For a healthy GRPO run, expect to see:

1. **`reward/mean`**: Gradual upward trend. May start near 0 and reach 0.3–0.8 depending on task difficulty. Not monotonic – fluctuations are normal.
2. **`entropy`**: Gradual decrease from initial values (often 0.3–0.6) as the model becomes more confident. Should not collapse to near-zero.
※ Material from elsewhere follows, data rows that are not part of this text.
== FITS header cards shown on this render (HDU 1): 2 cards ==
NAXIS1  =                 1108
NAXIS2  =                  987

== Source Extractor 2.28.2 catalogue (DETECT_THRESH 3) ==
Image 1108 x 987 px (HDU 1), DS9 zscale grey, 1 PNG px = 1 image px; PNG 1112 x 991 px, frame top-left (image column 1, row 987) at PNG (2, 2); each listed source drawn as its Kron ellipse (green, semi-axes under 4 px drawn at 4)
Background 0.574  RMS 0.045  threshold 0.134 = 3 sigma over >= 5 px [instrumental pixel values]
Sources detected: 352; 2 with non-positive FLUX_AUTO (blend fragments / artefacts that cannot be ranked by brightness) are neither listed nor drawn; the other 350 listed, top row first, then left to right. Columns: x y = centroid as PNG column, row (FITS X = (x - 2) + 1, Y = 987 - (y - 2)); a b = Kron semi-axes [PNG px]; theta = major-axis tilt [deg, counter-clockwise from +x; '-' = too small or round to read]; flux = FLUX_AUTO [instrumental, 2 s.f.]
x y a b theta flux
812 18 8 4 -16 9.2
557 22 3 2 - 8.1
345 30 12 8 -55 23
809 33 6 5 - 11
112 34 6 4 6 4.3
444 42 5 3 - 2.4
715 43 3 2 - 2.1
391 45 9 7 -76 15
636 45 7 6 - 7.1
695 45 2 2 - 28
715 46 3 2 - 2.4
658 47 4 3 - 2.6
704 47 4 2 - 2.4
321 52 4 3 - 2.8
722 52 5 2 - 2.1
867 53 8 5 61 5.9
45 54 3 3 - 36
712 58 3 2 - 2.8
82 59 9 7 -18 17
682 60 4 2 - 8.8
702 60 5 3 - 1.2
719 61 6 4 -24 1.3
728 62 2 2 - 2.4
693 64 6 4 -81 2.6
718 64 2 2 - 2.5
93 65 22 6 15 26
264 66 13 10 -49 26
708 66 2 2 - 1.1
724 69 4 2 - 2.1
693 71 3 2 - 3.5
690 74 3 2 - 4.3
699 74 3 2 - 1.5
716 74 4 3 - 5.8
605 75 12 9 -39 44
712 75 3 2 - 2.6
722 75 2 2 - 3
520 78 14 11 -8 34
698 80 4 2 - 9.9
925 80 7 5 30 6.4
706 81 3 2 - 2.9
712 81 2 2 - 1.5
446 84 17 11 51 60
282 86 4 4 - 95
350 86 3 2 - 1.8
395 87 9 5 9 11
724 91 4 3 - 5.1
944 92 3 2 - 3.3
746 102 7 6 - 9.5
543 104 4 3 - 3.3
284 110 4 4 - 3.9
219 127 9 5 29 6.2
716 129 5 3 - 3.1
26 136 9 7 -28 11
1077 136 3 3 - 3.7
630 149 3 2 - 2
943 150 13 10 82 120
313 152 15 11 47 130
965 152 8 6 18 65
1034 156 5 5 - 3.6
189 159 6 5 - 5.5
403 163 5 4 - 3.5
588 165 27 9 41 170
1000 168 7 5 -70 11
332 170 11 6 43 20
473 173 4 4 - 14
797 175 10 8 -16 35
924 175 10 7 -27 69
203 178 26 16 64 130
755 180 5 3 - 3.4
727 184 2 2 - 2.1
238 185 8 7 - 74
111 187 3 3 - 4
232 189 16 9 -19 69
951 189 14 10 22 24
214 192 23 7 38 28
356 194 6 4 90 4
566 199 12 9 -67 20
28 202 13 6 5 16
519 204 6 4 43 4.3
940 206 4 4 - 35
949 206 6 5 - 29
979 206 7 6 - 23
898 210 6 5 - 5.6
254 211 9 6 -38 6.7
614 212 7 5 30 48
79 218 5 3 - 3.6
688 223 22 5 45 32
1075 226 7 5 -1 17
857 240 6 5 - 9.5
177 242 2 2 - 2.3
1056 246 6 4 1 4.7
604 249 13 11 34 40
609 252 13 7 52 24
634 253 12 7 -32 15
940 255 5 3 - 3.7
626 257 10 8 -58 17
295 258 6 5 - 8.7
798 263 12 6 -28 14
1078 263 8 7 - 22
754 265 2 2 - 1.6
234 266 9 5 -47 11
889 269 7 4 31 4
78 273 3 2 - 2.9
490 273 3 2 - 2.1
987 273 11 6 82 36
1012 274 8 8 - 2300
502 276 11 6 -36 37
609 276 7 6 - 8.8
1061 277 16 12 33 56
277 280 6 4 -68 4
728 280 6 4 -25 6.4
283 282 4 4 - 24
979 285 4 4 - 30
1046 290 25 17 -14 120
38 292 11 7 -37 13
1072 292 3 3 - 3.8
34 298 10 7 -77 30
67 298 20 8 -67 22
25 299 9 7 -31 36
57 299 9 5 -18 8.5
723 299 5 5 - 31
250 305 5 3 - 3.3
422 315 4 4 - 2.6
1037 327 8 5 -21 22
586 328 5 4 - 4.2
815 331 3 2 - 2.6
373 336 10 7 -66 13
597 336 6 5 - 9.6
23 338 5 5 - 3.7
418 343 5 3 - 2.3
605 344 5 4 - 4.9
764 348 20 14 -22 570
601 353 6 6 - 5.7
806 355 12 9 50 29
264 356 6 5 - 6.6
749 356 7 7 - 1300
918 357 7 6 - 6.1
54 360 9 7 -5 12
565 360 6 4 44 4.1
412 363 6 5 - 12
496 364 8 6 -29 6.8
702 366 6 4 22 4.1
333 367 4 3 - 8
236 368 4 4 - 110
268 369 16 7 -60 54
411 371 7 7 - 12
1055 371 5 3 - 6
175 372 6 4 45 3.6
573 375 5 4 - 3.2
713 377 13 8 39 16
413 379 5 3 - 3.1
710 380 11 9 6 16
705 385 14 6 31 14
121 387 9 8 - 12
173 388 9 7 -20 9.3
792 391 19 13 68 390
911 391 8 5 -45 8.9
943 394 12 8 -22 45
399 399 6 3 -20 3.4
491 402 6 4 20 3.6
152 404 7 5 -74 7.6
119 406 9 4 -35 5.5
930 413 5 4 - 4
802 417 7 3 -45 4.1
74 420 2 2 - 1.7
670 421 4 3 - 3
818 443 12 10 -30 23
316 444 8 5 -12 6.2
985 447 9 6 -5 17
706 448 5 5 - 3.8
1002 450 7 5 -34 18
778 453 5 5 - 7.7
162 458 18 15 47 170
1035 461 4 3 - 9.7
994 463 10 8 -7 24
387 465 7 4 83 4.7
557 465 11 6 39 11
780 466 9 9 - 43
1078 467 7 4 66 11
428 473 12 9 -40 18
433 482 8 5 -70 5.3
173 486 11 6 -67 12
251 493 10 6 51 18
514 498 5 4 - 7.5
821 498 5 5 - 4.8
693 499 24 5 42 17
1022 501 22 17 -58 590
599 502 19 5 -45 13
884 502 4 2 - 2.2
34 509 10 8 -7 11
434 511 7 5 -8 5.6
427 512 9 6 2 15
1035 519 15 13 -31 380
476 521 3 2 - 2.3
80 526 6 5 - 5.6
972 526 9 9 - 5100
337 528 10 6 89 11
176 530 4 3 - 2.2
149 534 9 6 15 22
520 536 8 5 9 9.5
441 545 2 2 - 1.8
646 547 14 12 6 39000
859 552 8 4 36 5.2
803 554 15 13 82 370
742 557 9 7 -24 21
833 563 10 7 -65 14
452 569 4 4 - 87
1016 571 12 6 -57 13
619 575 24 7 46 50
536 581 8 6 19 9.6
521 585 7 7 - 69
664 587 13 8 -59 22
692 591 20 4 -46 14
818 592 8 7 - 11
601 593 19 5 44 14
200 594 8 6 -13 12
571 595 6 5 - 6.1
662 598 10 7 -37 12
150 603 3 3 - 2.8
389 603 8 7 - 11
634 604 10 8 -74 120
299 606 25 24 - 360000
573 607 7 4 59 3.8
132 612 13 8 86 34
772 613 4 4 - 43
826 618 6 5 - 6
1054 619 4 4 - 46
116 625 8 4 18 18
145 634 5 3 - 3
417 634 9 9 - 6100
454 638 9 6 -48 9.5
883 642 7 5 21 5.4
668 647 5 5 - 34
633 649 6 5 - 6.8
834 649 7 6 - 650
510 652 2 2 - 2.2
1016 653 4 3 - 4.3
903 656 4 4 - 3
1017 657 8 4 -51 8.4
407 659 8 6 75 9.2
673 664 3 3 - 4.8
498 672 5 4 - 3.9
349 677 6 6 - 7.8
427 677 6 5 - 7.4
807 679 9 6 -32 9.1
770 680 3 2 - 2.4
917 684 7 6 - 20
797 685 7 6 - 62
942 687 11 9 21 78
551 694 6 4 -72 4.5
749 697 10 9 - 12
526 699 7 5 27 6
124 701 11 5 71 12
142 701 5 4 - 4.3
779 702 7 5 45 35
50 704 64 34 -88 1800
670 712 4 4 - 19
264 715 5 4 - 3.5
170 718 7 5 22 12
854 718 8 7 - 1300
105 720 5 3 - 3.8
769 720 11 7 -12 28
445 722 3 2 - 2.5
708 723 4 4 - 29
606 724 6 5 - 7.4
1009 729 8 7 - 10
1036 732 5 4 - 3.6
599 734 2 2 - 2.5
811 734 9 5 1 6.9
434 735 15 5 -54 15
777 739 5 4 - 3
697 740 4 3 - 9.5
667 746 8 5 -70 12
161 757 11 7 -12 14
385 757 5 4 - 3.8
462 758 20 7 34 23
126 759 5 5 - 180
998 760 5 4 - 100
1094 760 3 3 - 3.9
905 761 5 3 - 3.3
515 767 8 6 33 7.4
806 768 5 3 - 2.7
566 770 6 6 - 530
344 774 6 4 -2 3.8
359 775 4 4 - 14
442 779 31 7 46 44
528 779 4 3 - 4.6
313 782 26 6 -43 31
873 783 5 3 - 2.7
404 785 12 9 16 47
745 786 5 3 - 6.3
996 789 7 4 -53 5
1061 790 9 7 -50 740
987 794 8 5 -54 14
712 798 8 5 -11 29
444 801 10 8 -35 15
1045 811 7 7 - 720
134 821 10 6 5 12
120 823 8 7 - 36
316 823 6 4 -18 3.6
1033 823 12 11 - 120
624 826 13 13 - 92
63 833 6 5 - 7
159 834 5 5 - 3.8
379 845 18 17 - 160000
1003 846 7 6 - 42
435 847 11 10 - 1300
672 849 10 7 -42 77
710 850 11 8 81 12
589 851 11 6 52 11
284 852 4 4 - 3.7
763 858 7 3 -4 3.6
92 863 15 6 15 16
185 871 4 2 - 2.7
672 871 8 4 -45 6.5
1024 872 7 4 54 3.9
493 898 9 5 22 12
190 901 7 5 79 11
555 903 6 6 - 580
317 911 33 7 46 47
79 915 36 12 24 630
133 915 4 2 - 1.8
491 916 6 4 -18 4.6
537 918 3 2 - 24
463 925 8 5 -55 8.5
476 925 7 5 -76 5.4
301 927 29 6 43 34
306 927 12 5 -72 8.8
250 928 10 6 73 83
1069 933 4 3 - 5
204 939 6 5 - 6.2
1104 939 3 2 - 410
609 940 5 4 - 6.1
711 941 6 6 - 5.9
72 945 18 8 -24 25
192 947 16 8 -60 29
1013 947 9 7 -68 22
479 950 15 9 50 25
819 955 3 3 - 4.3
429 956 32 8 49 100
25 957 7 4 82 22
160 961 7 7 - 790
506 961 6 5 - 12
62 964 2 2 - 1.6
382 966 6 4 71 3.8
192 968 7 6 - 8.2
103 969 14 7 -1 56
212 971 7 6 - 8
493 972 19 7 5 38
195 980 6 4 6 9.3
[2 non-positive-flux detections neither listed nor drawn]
3. **`grad_norm`**: Mostly in the 0.001–1.0 range. Occasional 0.0 values are fine (zero-advantage skip). Persistent values above 10.0 need investigation.
4. **`kl`**: Starts near 0 and grows slowly. If it shoots up rapidly, the policy is diverging from the reference.
5. **`completions/mean_length`**: Should reflect the task’s natural answer length. If it steadily increases to `max_completion_length`, the model may be reward-hacking by generating longer outputs.